Jesus asked many powerful questions and the story of the Good Samaritan in this Gospel reading is a beautiful example. It seems fairly obvious from the conversation that the young man is confident of his proper observance of the law. He seems to be seeking assurance from Jesus that he is indeed righteous, an okay dude, guaranteed a seat at the big table in the sky. When he doesn’t get a definitive “yes,” he poses this question: “Who is my neighbor?”

Jesus, being Jesus, doesn’t do a Webster breakdown of the word and its origin. He doesn’t suggest a new set of criteria to use in identifying a neighbor. He doesn’t give a profile of who a neighbor is. Jesus tells a story. And at the end of that story, he asks his own question. “Which of these three do you think was a neighbor?”

Note the subtle difference.
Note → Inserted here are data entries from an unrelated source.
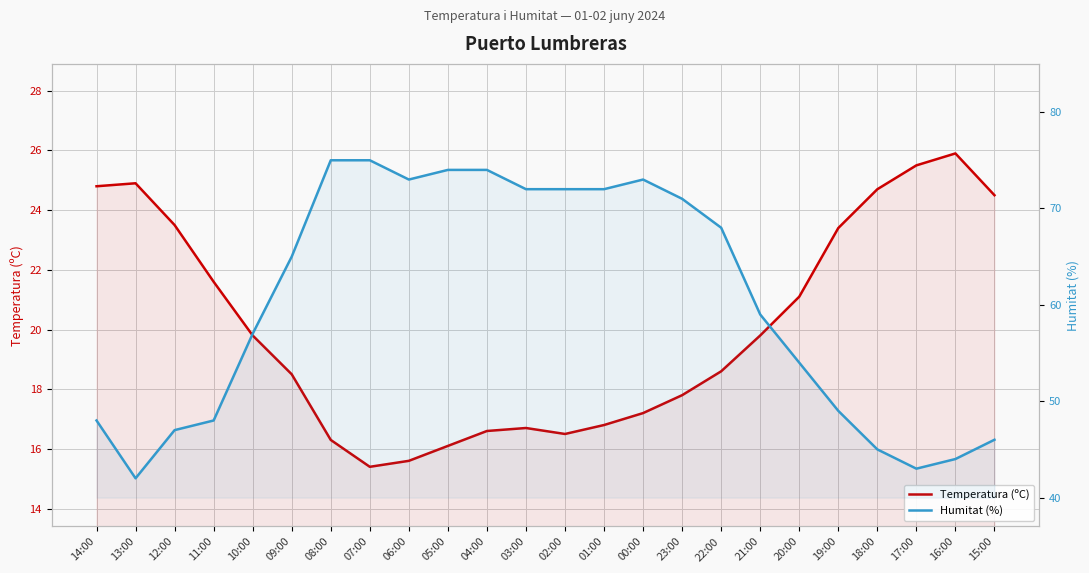

Between 12:00 and 18:00, which is larger?

18:00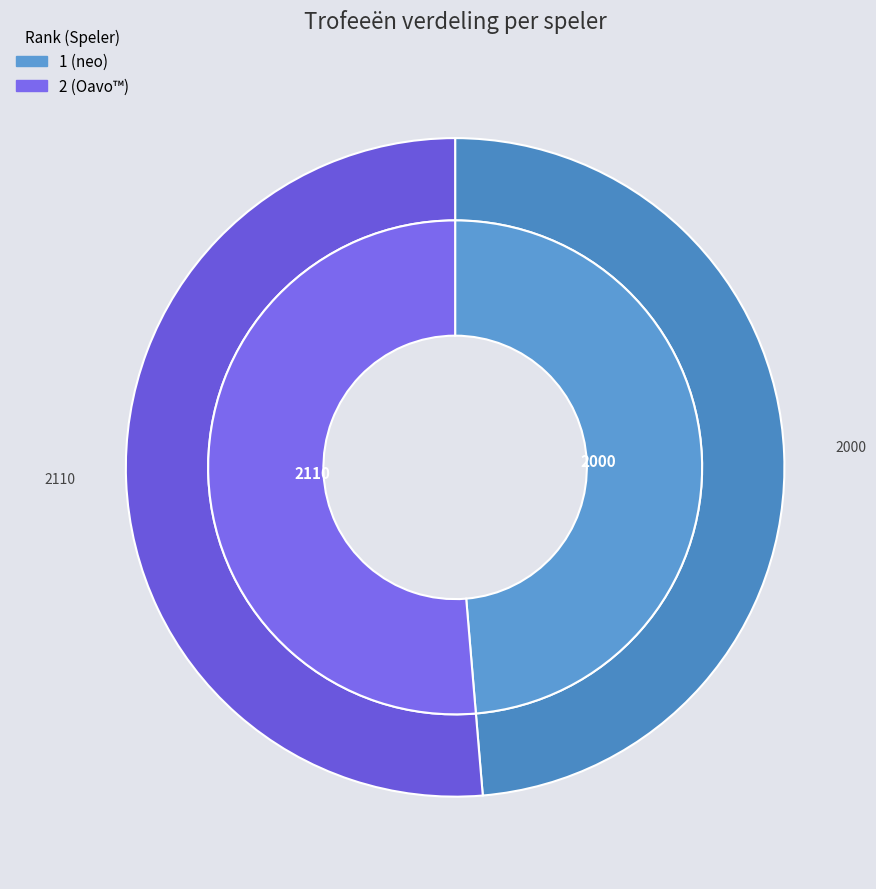

Does 2 (Oavo™) represent more than half of the total?

Yes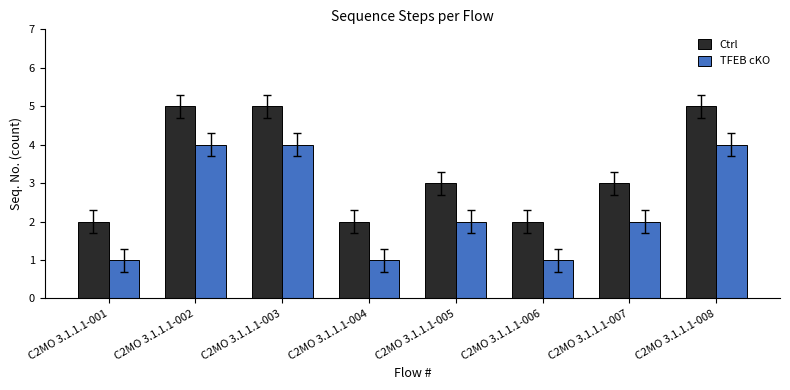

Does the chart contain stacked bars?

No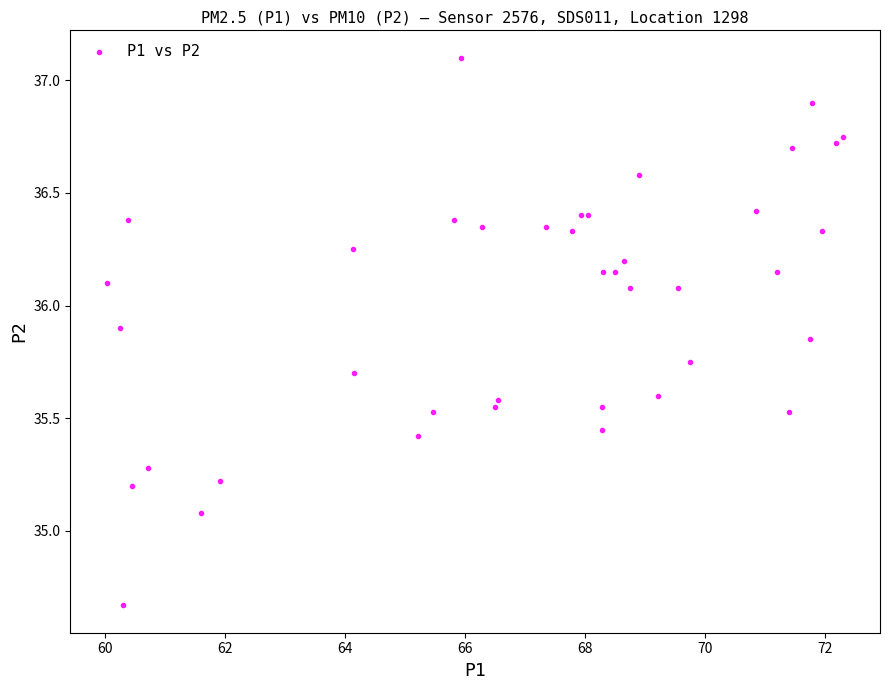

What Y value in the scatter plot is closest to 35?

35.1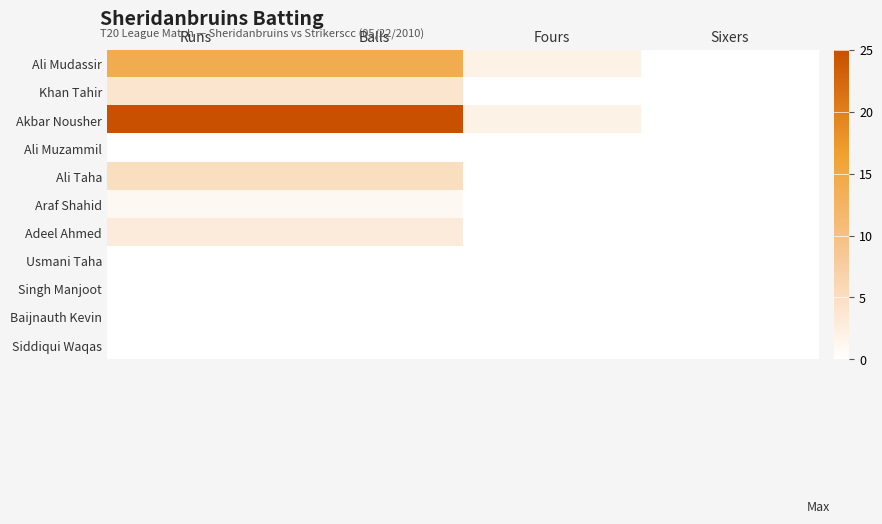

How many categories are shown in the chart?

4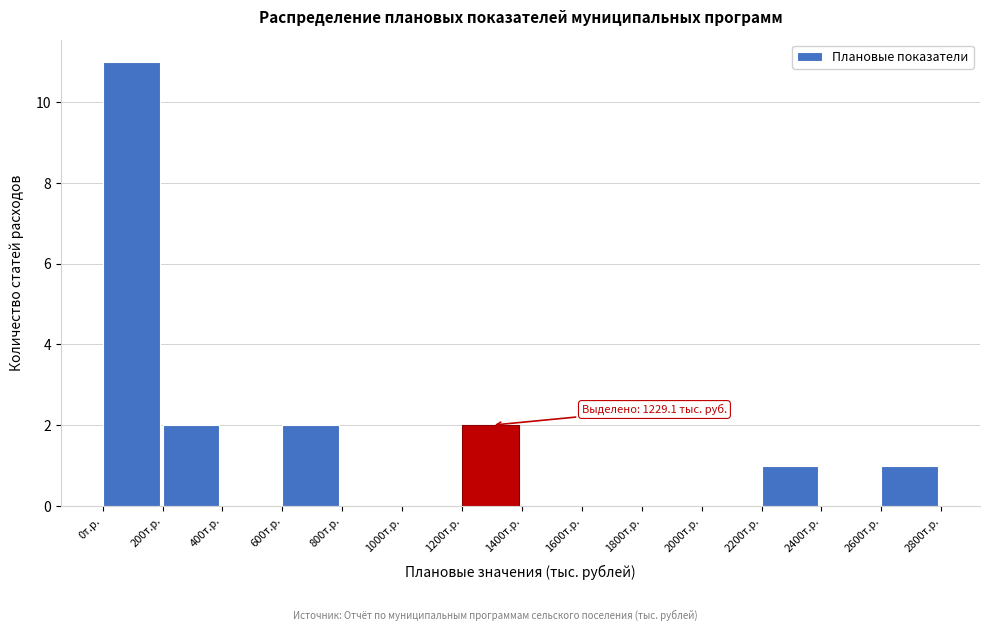

Over which range of the x-axis is the bar tallest?

0 to 200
The man asks for help identifying who his neighbor is perhaps so that he knows the boundaries of this requirement. Jesus turns it all around and asks which of the three was a neighbor? Get it? Not who is my neighbor, but who is a neighbor by the action he takes. Jesus is telling him - “You are the neighbor. Just do that. Show mercy.” It’s not about the recipient of all that lavish love, unmerited forgiveness, boundless charity, or prodigal grace – we all absolutely do not deserve any of that. And that’s the point. God gives it to us anyway empowering us to give it to others. It’s all about us, the givers. We are the neighbor. We are the one called to be God’s agent, to have compassion, to show mercy. To everyone. Yes, everyone, today and every day.

Let us go, and do as the Samaritan did. And may we live together along that distant day into the answer.